Forecast for Freedom in the Middle East

Middle East Forum director Gregg Roman gave a wide-ranging talk on conflict in the Middle East at the Beth Tikvah Synagogue in Toronto on April 18. See video at right.

Excerpt

For most of human history, military victory was the great arbiter of intractable disputes. The American civil war came to an end at Appomattox Courthouse in 1865 when ... the Confederate army was surrounded, Sherman had marched through the south of the United States [and] had burned village after village going all the way to the sea. [After] over three-quarters of a million lives were lost over four years .... the war was over.

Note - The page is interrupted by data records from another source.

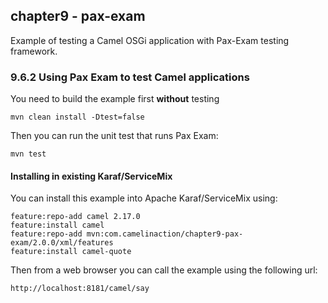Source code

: chapter9 - pax-exam
-------------------

Example of testing a Camel OSGi application with Pax-Exam testing framework.

### 9.6.2 Using Pax Exam to test Camel applications

You need to build the example first **without** testing

    mvn clean install -Dtest=false

Then you can run the unit test that runs Pax Exam:

    mvn test

#### Installing in existing Karaf/ServiceMix

You can install this example into Apache Karaf/ServiceMix using:

    feature:repo-add camel 2.17.0
    feature:install camel
    feature:repo-add mvn:com.camelinaction/chapter9-pax-exam/2.0.0/xml/features
    feature:install camel-quote

Then from a web browser you can call the example using the following url:

    http://localhost:8181/camel/say


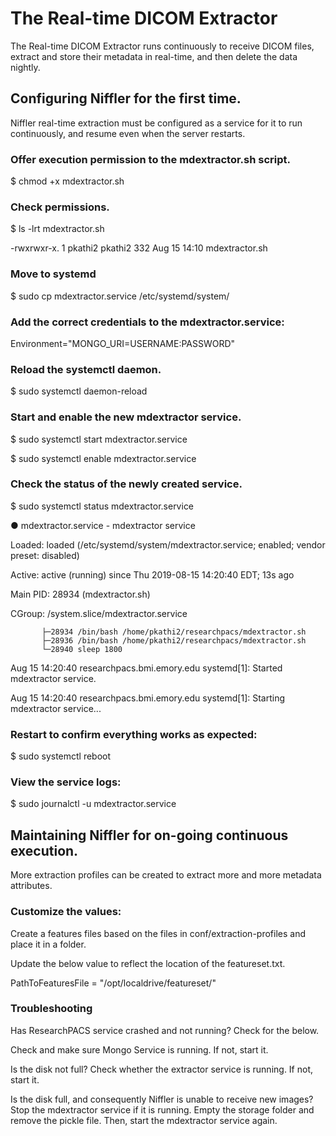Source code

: # The Real-time DICOM Extractor

The Real-time DICOM Extractor runs continuously to receive DICOM files, extract and store their metadata in real-time, and then delete the data nightly.

## Configuring Niffler for the first time.

Niffler real-time extraction must be configured as a service for it to run continuously, and resume even when the server restarts.


### Offer execution permission to the mdextractor.sh script.

$ chmod +x mdextractor.sh


### Check permissions.

$ ls -lrt mdextractor.sh

-rwxrwxr-x. 1 pkathi2 pkathi2 332 Aug 15 14:10 mdextractor.sh


### Move to systemd

$ sudo cp  mdextractor.service /etc/systemd/system/


### Add the correct credentials to the mdextractor.service:

Environment="MONGO_URI=USERNAME:PASSWORD"


### Reload the systemctl daemon.

$ sudo systemctl daemon-reload

### Start and enable the new mdextractor service.

$ sudo systemctl start mdextractor.service

$ sudo systemctl enable mdextractor.service


### Check the status of the newly created service.

$ sudo systemctl status mdextractor.service

● mdextractor.service - mdextractor service

   Loaded: loaded (/etc/systemd/system/mdextractor.service; enabled; vendor preset: disabled)
   
   Active: active (running) since Thu 2019-08-15 14:20:40 EDT; 13s ago
   
 Main PID: 28934 (mdextractor.sh)
 
   CGroup: /system.slice/mdextractor.service
   
           ├─28934 /bin/bash /home/pkathi2/researchpacs/mdextractor.sh           
           ├─28936 /bin/bash /home/pkathi2/researchpacs/mdextractor.sh    
           └─28940 sleep 1800

Aug 15 14:20:40 researchpacs.bmi.emory.edu systemd[1]: Started mdextractor service.

Aug 15 14:20:40 researchpacs.bmi.emory.edu systemd[1]: Starting mdextractor service...


### Restart to confirm everything works as expected:

$ sudo systemctl reboot


### View the service logs:

$ sudo journalctl -u mdextractor.service


## Maintaining Niffler for on-going continuous execution.

More extraction profiles can be created to extract more and more metadata attributes.

### Customize the values:

Create a features files based on the files in conf/extraction-profiles and place it in a folder.

Update the below value to reflect the location of the featureset.txt.

PathToFeaturesFile = "/opt/localdrive/featureset/"

### Troubleshooting

Has ResearchPACS service crashed and not running? Check for the below.

Check and make sure Mongo Service is running. If not, start it.

Is the disk not full? Check whether the extractor service is running. If not, start it.

Is the disk full, and consequently Niffler is unable to receive new images? Stop the mdextractor service if it is running. Empty the storage folder and remove the pickle file. Then, start the mdextractor service again.



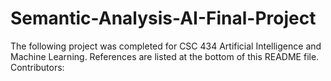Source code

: # Semantic-Analysis-AI-Final-Project

The following project was completed for CSC 434 Artificial Intelligence and Machine Learning.
References are listed at the bottom of this README file.
Contributors:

There were longer any fights, no longer any organized uprising ... the other side’s military, and also its society, gave up its conflict, its will to use violence to achieve political ends.

In World War II, we saw the same thing when the Japanese and the Germans unconditionally surrendered to the allies ... it ended when two nuclear bombs went off, and a European capital that was known for its culture before the war was razed.

... Wars end when one side loses. They do not end ... by creating a “win-win” solution. Wars end with a win-lose solution.

That’s the framework I’d like you to think about when we’re talking about Syria, when we’re talking about Iraq, when we’re talking about Egypt, Israel, Lebanon. There will be no peaceful solution or end to the Syrian civil war until one side loses.